Deus respondeu aos rogos de Moisés com a seguinte recomendação: “Faze uma serpente de bronze e coloca-a como sinal sobre uma haste; aquele que for mordido e olhar para ela, viverá” (Nm 21, 8). E não eliminou as serpentes, permitindo que elas continuassem suas investidas contra os hebreus.
Moisés cumpriu a determinação divina, estabelecendo-se a partir de então uma situação de milagre permanente e incontestável diante de quantos haviam assistido a inúmeras mortes produzidas pelas abrasadoras serpentes.
Quem era picado sabia que não existia remédio para o seu mal, e a única chance de sobrevivência estava junto a Moisés, pois o profeta sempre levava consigo o cajado em cuja extremidade fixara a serpente de bronze.
Assim, Deus manifestava empenho em manter o princípio de mediação e fazia os israelitas comprovarem não só sua onipotência e bondade, como também os benefícios de ter um profeta que os guiasse e interviesse em favor deles.
O Divino Mestre utiliza a mesma figura
À luz do Evangelho de São João proposto pela Liturgia desta festa, a imagem da serpente de bronze se reveste de novo colorido, apresentando-se como prefigura da ação redentora de Jesus Cristo na Cruz:
Naquele tempo, disse Jesus a Nicodemos: “Ninguém subiu ao Céu, a não ser Aquele que desceu do Céu, o Filho do Homem. Do mesmo modo como Moisés levantou a serpente no deserto, assim é necessário que o Filho do Homem seja levantado, para que todos os que n’Ele crerem tenham a vida eterna” (Jo 3, 13-15).
Deus quis que este mesmo animal, por cuja sugestão o pecado e a morte se introduziram no mundo, se transformasse em sinal de cura para os filhos de Israel.
Representa, desse modo, o Divino Redentor, que nos traria a verdadeira vida, como se lê no Livro da Sabedoria: “Quem se voltava para ele era salvo, não em vista do objeto que olhava, mas por Vós, Senhor, que sois o Salvador de todos” (16, 7).
Ao contrastarmos a figura com a realidade, veremos que Deus também poderia ter operado a Redenção, eliminando para sempre o pecado e seus efeitos, por uma simples deliberação, sem o concurso de nenhum intercessor.
Todavia, permitiu que os homens continuassem pecáveis, deixando à disposição de todos a possibilidade de encontrar o perdão junto ao “mediador da Nova Aliança” (Hb 12, 24), Nosso Senhor Jesus Cristo.

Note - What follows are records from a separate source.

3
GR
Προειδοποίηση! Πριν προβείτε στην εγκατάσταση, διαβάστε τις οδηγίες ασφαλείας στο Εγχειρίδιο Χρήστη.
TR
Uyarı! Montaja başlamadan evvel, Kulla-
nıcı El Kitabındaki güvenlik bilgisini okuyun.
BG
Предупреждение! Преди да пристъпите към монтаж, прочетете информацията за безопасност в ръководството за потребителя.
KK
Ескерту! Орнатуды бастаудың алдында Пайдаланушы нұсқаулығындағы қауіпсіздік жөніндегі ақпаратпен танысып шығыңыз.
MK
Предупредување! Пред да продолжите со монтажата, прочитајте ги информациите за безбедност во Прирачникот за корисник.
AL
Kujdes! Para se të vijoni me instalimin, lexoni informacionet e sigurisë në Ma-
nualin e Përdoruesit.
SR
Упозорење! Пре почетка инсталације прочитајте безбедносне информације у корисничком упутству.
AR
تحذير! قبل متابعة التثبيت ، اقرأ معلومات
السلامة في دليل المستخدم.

Por aí se entende por que Simeão, quando recebeu nos braços o Menino Jesus, proclamou que Ele seria pedra de escândalo, pois serviria para a salvação ou condenação de muitos (cf. Lc 2, 34).
Ele é, de fato, divisor. Quem é tocado pelo pecado e O olha, encontra o remédio para seus males. Mas, ai de quem procura a solução fora d’Ele!

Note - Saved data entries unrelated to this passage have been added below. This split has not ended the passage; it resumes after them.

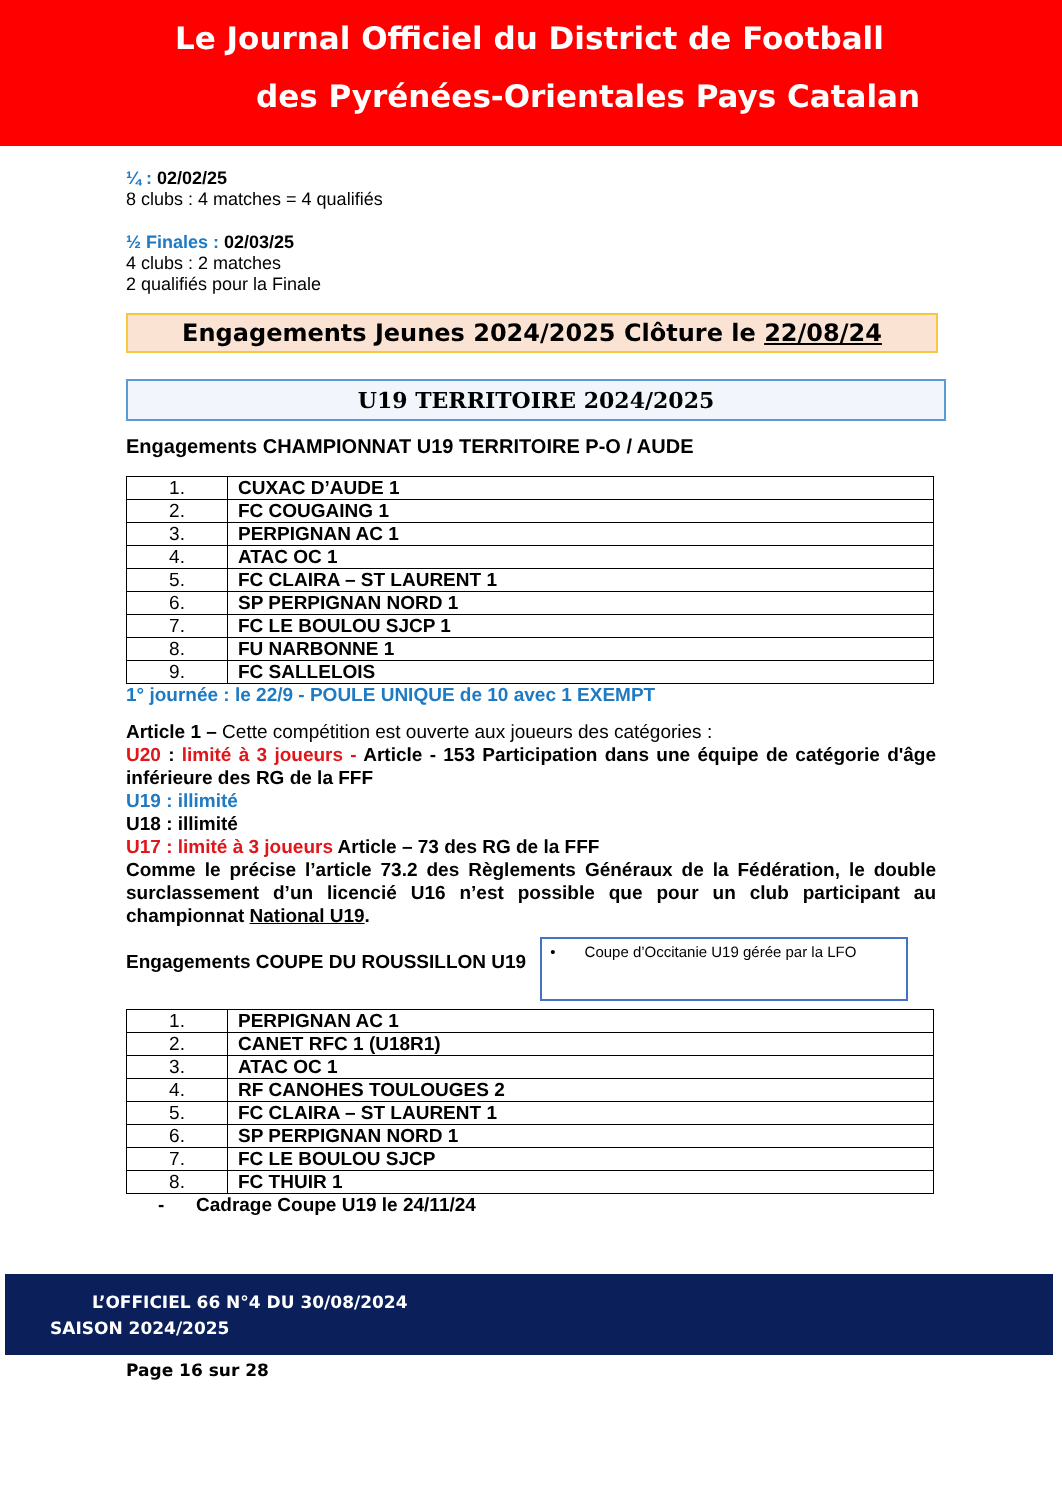Le Journal Officiel du District de Football
des Pyrénées-Orientales Pays Catalan
¼ : 02/02/25
8 clubs : 4 matches = 4 qualifiés
½ Finales : 02/03/25
4 clubs : 2 matches
2 qualifiés pour la Finale
Engagements Jeunes 2024/2025 Clôture le 22/08/24
U19 TERRITOIRE 2024/2025
Engagements CHAMPIONNAT U19 TERRITOIRE P-O / AUDE
| 1. | CUXAC D’AUDE 1 |
| 2. | FC COUGAING 1 |
| 3. | PERPIGNAN AC 1 |
| 4. | ATAC OC 1 |
| 5. | FC CLAIRA – ST LAURENT 1 |
| 6. | SP PERPIGNAN NORD 1 |
| 7. | FC LE BOULOU SJCP 1 |
| 8. | FU NARBONNE 1 |
| 9. | FC SALLELOIS |
1° journée : le 22/9 - POULE UNIQUE de 10 avec 1 EXEMPT
Article 1 – Cette compétition est ouverte aux joueurs des catégories :
U20 : limité à 3 joueurs - Article - 153 Participation dans une équipe de catégorie d'âge inférieure des RG de la FFF
U19 : illimité
U18 : illimité
U17 : limité à 3 joueurs Article – 73 des RG de la FFF
Comme le précise l’article 73.2 des Règlements Généraux de la Fédération, le double surclassement d’un licencié U16 n’est possible que pour un club participant au championnat National U19.
Engagements COUPE DU ROUSSILLON U19
• Coupe d’Occitanie U19 gérée par la LFO
| 1. | PERPIGNAN AC 1 |
| 2. | CANET RFC 1 (U18R1) |
| 3. | ATAC OC 1 |
| 4. | RF CANOHES TOULOUGES 2 |
| 5. | FC CLAIRA – ST LAURENT 1 |
| 6. | SP PERPIGNAN NORD 1 |
| 7. | FC LE BOULOU SJCP |
| 8. | FC THUIR 1 |
- Cadrage Coupe U19 le 24/11/24
L’OFFICIEL 66 N°4 DU 30/08/2024
SAISON 2024/2025
Page 16 sur 28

Cada um escolhe a serpente que quer
Procurar a solução fora d’Ele… um problema que se agrava entre os homens de hoje.
A bem dizer, é mais comum que se procure a solução tão somente no dinheiro, na fama, nas vãs alegrias mundanas, na paz falsa e ateia – tão pregada e defendida –, na tecnologia – entre outros ídolos de nosso tempo –, do que na Cruz do Redentor.
O Divino Crucificado, a verdadeira serpente de bronze exposta ao olhar de todos há tantos séculos, está para curar almas e corpos; mas hoje é trocada por tantas outras “serpentes” que não podem trazer senão curas falsas ou temporárias.
Entretanto, “Stat crux dum volvitur orbis – Enquanto o mundo gira, a Cruz permanece de pé”. Permanece e permanecerá sempre ostentando a salvação do mundo, Cristo Crucificado.
Como foi outrora a serpente de bronze para os judeus, a Cruz é e será sempre “spes unica” de salvação.